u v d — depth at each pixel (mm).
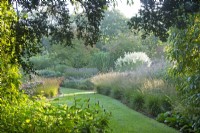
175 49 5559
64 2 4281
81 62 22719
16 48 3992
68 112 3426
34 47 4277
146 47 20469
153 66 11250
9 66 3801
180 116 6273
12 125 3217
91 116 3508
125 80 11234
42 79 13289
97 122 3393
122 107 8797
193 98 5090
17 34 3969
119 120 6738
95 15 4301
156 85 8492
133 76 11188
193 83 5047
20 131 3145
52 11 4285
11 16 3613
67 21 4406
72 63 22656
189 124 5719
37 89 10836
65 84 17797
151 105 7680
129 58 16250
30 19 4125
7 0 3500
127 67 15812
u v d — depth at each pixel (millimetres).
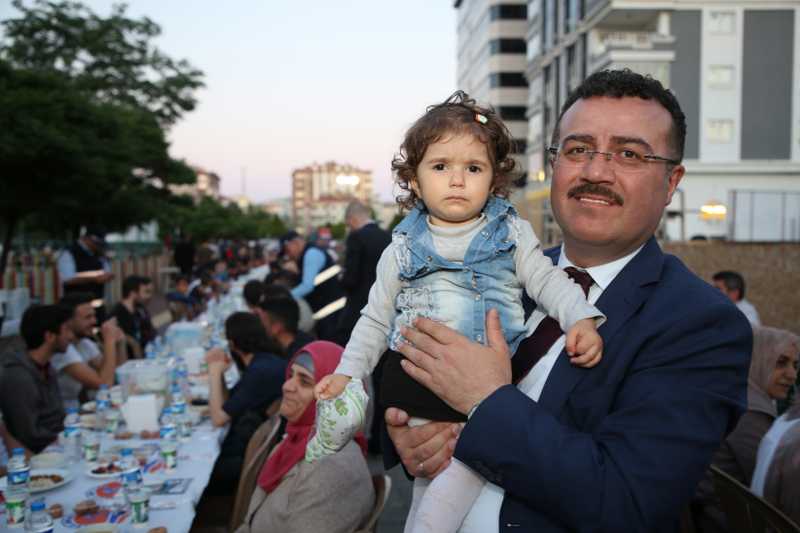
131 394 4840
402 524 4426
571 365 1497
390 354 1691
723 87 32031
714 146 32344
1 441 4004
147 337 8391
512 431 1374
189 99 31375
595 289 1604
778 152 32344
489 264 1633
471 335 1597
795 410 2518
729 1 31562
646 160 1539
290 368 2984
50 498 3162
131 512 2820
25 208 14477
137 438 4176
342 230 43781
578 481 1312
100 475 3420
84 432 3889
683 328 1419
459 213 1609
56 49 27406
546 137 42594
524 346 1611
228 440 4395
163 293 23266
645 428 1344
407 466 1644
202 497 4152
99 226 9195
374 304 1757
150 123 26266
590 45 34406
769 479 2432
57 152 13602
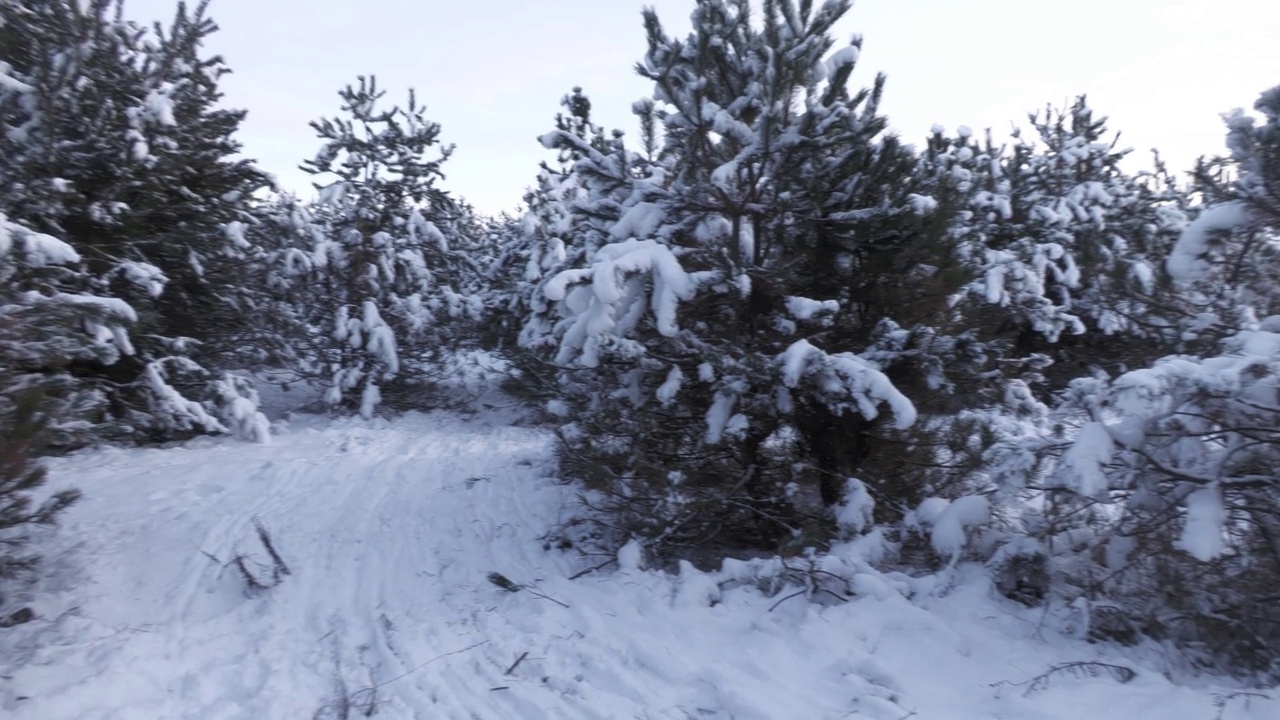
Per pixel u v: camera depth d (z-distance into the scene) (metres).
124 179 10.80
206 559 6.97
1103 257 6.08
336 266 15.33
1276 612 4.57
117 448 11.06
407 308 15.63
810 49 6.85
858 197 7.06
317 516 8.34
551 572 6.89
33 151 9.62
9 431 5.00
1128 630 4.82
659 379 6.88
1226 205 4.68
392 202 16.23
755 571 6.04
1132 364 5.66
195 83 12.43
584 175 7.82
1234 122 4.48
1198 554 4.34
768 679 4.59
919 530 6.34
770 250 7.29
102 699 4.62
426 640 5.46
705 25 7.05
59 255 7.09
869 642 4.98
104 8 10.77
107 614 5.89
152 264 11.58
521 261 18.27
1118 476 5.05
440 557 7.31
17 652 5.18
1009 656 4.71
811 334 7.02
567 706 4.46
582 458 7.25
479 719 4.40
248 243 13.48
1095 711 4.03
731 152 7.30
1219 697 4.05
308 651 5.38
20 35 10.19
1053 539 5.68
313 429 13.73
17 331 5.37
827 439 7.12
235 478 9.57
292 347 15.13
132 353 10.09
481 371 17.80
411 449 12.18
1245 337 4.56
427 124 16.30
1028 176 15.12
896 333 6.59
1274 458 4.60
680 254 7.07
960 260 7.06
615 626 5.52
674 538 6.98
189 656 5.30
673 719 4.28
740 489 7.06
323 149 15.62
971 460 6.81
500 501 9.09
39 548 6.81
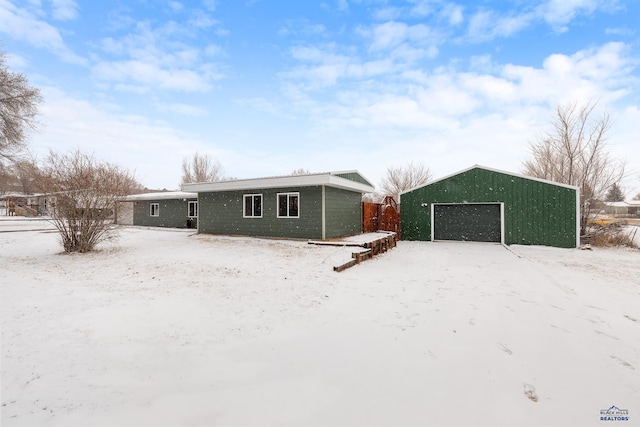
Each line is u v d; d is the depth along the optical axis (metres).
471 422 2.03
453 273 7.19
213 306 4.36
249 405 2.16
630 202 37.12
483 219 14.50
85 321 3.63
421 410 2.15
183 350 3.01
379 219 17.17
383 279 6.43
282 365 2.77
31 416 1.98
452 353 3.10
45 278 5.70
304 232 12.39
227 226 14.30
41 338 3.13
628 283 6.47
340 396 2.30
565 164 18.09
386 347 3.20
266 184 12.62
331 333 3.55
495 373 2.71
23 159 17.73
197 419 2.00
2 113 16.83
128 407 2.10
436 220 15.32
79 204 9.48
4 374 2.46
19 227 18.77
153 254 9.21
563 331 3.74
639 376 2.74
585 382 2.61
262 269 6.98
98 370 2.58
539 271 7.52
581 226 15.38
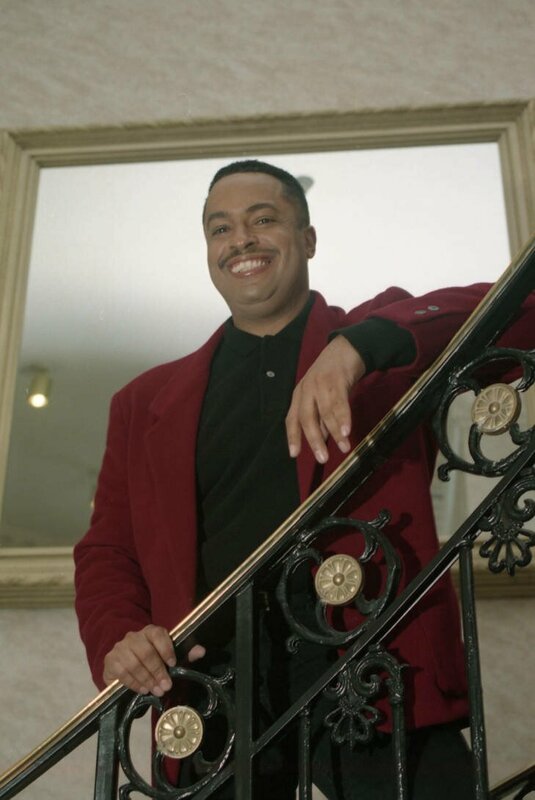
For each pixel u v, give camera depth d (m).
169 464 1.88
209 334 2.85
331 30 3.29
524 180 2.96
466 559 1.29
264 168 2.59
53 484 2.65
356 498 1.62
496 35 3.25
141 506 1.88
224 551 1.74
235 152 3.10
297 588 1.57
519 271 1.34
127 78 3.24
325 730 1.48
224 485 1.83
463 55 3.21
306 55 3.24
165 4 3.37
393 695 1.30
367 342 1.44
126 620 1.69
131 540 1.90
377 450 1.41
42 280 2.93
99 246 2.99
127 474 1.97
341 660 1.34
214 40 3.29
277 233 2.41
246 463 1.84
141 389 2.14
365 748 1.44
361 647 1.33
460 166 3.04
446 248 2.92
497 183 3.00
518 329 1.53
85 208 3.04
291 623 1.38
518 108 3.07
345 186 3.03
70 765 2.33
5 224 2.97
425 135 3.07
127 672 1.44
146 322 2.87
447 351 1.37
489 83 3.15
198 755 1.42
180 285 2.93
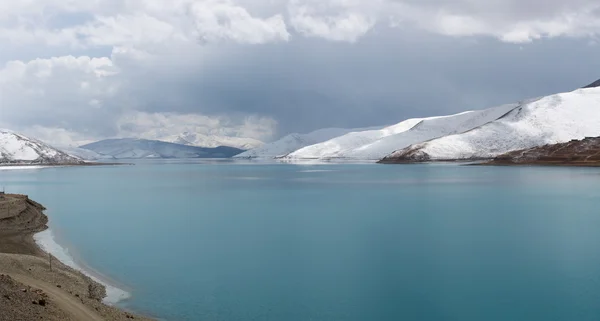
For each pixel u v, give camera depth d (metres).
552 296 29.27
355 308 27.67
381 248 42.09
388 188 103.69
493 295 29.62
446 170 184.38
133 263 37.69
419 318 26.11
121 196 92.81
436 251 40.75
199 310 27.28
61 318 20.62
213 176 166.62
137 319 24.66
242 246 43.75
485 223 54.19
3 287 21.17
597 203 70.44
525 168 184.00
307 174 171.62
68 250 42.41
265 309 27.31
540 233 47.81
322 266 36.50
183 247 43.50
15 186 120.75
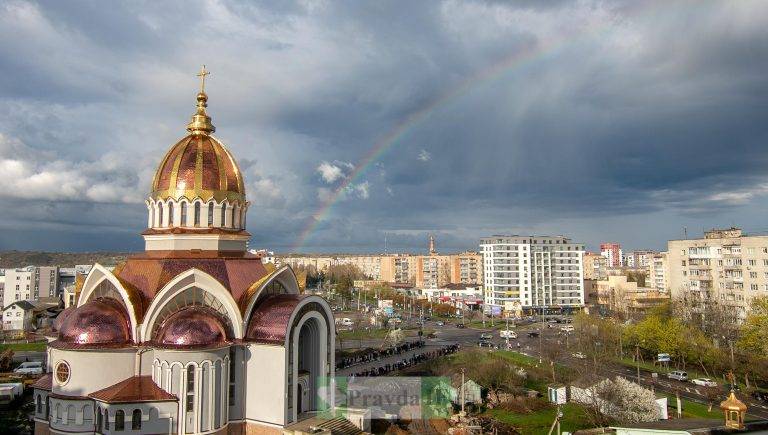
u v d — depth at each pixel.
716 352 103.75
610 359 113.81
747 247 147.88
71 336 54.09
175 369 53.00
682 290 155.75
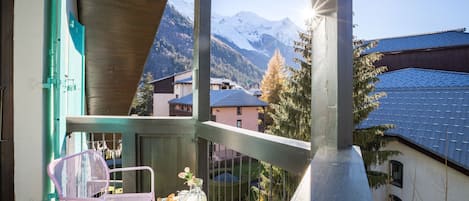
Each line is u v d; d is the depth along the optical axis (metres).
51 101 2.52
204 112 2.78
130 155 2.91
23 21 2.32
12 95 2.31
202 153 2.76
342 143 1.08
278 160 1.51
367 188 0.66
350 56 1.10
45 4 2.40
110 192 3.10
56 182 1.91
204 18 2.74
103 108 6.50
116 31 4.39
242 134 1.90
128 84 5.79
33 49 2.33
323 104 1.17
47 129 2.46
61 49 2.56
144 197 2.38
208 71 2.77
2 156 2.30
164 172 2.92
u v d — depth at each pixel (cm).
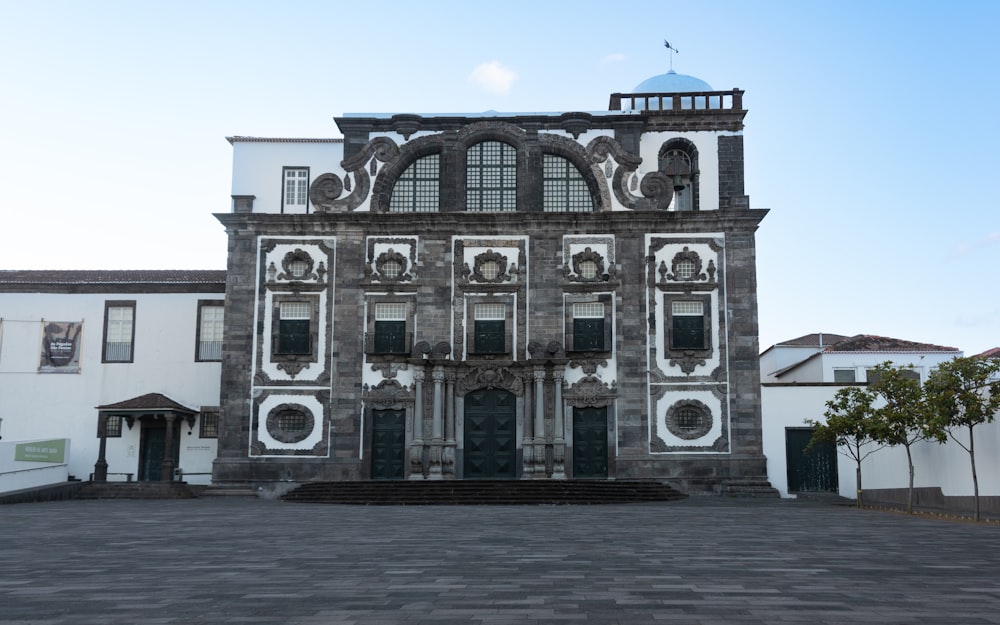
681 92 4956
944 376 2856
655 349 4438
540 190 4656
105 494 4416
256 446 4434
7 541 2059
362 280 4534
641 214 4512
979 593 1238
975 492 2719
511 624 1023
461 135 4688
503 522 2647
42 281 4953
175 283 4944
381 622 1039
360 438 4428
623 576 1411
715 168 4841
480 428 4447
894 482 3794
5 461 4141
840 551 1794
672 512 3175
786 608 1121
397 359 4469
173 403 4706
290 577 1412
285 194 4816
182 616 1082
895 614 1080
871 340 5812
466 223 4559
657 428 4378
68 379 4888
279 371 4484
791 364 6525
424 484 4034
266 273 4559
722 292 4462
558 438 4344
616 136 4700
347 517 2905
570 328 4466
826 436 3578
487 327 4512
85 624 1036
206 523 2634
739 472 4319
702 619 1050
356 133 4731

####################

GOAL OF THE EXERCISE: Retype only the lines above between the line with "858 197 7.06" and the line with "567 706 4.46", counting those two lines as well, and keep every character as it is.

RESULT:
858 197 7.06
317 516 8.34
551 572 6.89
33 151 9.62
9 431 5.00
1128 630 4.82
659 379 6.88
1226 205 4.68
392 202 16.23
755 571 6.04
1132 364 5.66
195 83 12.43
584 175 7.82
1234 122 4.48
1198 554 4.34
768 679 4.59
919 530 6.34
770 250 7.29
102 699 4.62
426 640 5.46
705 25 7.05
59 255 7.09
869 642 4.98
104 8 10.77
107 614 5.89
152 264 11.58
521 261 18.27
1118 476 5.05
440 557 7.31
17 652 5.18
1009 656 4.71
811 334 7.02
567 706 4.46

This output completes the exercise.